This review originally appeared in somewhat different form on The Green Man Review. Copyright 2009. Reprinted with permission.Music legend Isaac Hayes began his career as a session musician and songwriter for Stax Records. (He and partner David Porter wrote "Soul Man" and "Hold On, I'm Comin'" for
Sam and Dave.) Hayes's debut solo album
Presenting Isaac Hayes was a flop, however, and he was intending to go back behind the scenes when Stax severed its relationship with Atlantic Records in 1968. This resulted in Stax's losing its entire back catalog.
Executive Vice President Al Bell (also a songwriter and producer) thought quickly and initiated extensive recording sessions with all of Stax's house artists, in order to create a new "back catalog" of twenty-seven albums by mid-1969. Hayes agreed to record this second album in exchange for creative control, though Bell would still sign on as producer.
The result was
Hot Buttered Soul, a four-song, forty-five-minute exercise in interpretation and improvisation that still astounds and mesmerizes to this day. I believe that the album's long-lasting reputation lies in its sound; it was ahead of time then, and modern artists still aspire to its originality. The multilayered music feels timeless, presenting, if you will, a sort of symphony of love gone sour.
If one follows the traditional four-movement format as perfected by Haydn and his students Mozart and Beethoven, this becomes clearer. In the opening track, the singer asks his former love to "Walk on By" so she won't see him crying. Hayes's interpretation of the Burt Bacharach/Hal David pop standard (popularized by Dionne Warwick in 1964) serves as the introductory movement, laying out the main ideas behind
Hot Buttered Soul: specifically the thickly orchestrated (strings by the Detroit Symphony), lengthy interpretation — twelve minutes, in this case — of someone else's music. (The process of taking a popular song and expanding on it harkens back to the symphony, as well, since composers often used their local folk music as the springboard for their works.)
"Hyperbolicsyllabicsesquedalymistic" (which has been inconsistently misspelled since its conception, even on the album cover — the backup singers are clearly saying "-nistic") is the fun and light second movement. Its lyrics, by Hayes and Bell, refer to the practice of using big words unnecessarily, and take a more active approach with an attempt at re-wooing the lost love through high-minded compliments: "Your modus operandi is really all right, out of sight. / Your sweet phalanges really know how to squeeze. / My gastronomical stupensity is really satisfied when you're loving me." (Although some doubt is laid on the singer's own knowledge since the chorus is, "Now tell me what I said.")
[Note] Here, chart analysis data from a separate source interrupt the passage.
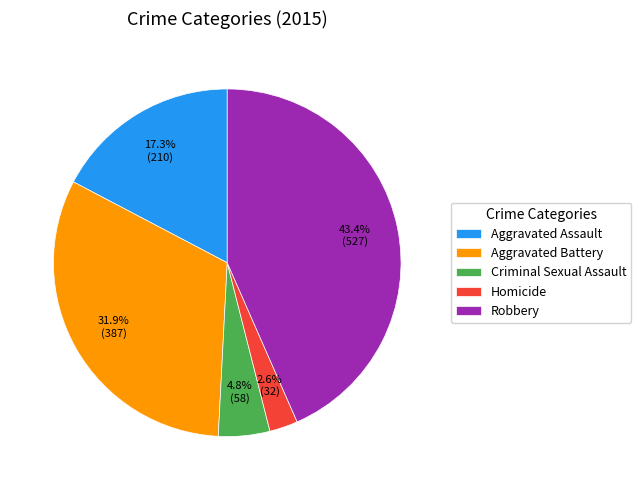

Is it true that Homicide is 3% of the pie?

True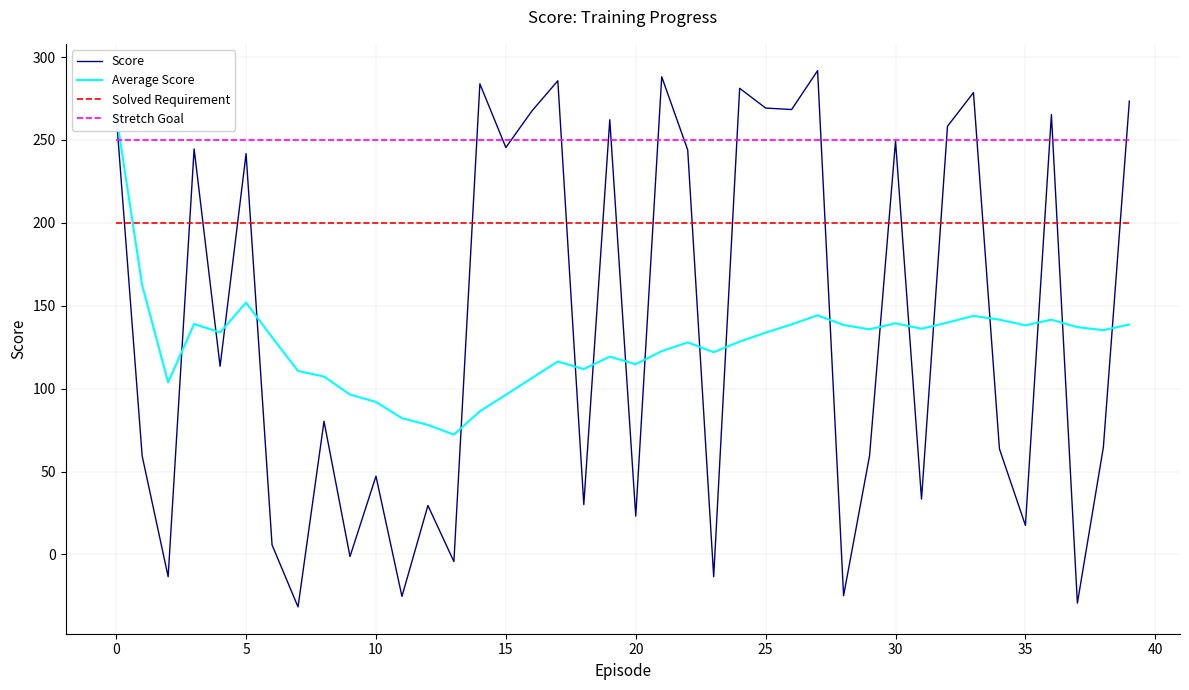

How many data points does each series have?

40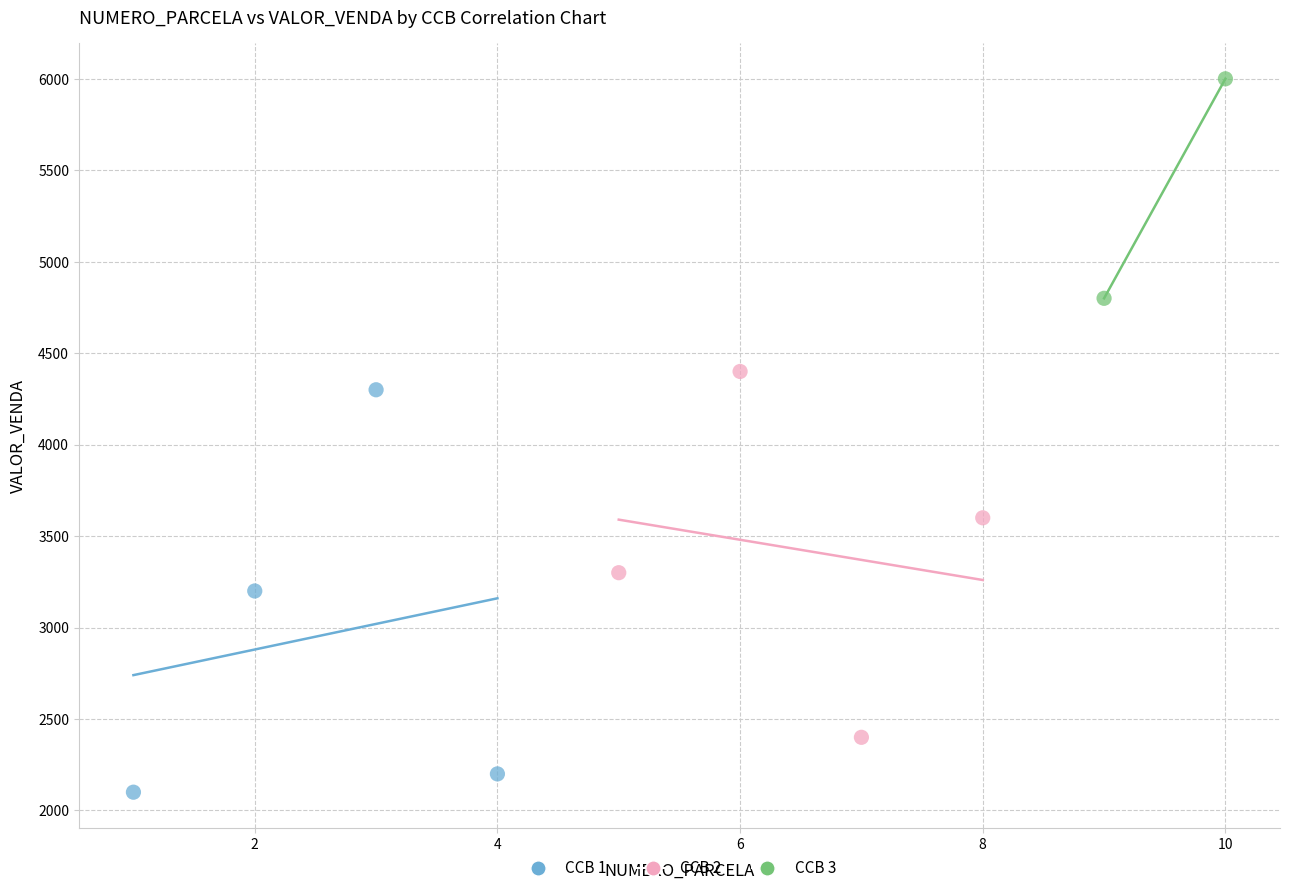

Which series reaches the maximum Y coordinate?

CCB 3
But the main attraction of "Hyperbolicsyllabicsesquedalymistic" (or whatever you want to call it), other than trying to decipher the lyrics, is the instrumental that fills out the latter six minutes of the song's nine-minute running time. Pianist Marvell Thomas spans the range of keys while the Bar-Kays' bassist James Alexander and drummer Willie Hall (who would later join The Blues Brothers Band) lay down a groove that hits somewhere around the coccyx and requires the hips to move in time.
While "One Woman" is not a minuet, or even in 3/4 time, it does serve as the "dance" on this album. The shortest song by far at only five minutes (and surprisingly never a contender for a single), its lyrics about what Mary McGregor called being "torn between two lovers" only emphasize this role. Its chorus could not be clearer — "One woman's making my home while the other one is making me do wrong" — though there's obviously some communication lacking in the former relationship.
Then the piece de resistance, Jimmy Webb's "By the Time I Get to Phoenix" — sung by a man who is finally leaving the woman who cheated multiple times but whom he had always taken back before — differs from the popular Glen Campbell recording in practically every thinkable way. First off, Hayes holds a single chord on his organ and drummer Willie Hall clangs a single cymbal for eight minutes while Hayes expounds on the story behind the song. I've never heard anything like it. It was reportedly performed live numerous times before recording, and yet it seems entirely extemporaneous. For the remaining ten minutes, Hayes draws out every single drop of emotion that can be squeezed from these powerful lyrics, turning it into a most-grand finale of this "symphonic" soul classic.
Stax has rereleased the album with liner notes by Jim James of the band
My Morning Jacket (fan) and Bill Dahl (historian), digital remastering, and two bonus tracks: the single edits of "Walk on By" and "By the Time I Get to Phoenix." The sound is remarkably clearer than my previous recording of
Hot Buttered Soul, and that will be the main draw for repurchasers.
The singles are novelties at best, with their only attraction being to compare where things were cut to make the songs playable on single-oriented radio. Since the lyrics are not what raise
Hot Buttered Soul above the rest, and the singles make sure to focus on those to the detriment of the wonderful instrumentals, fans are unlikely to listen to these more than a couple of times each, though they may serve as relatively smooth introduction to newcomers.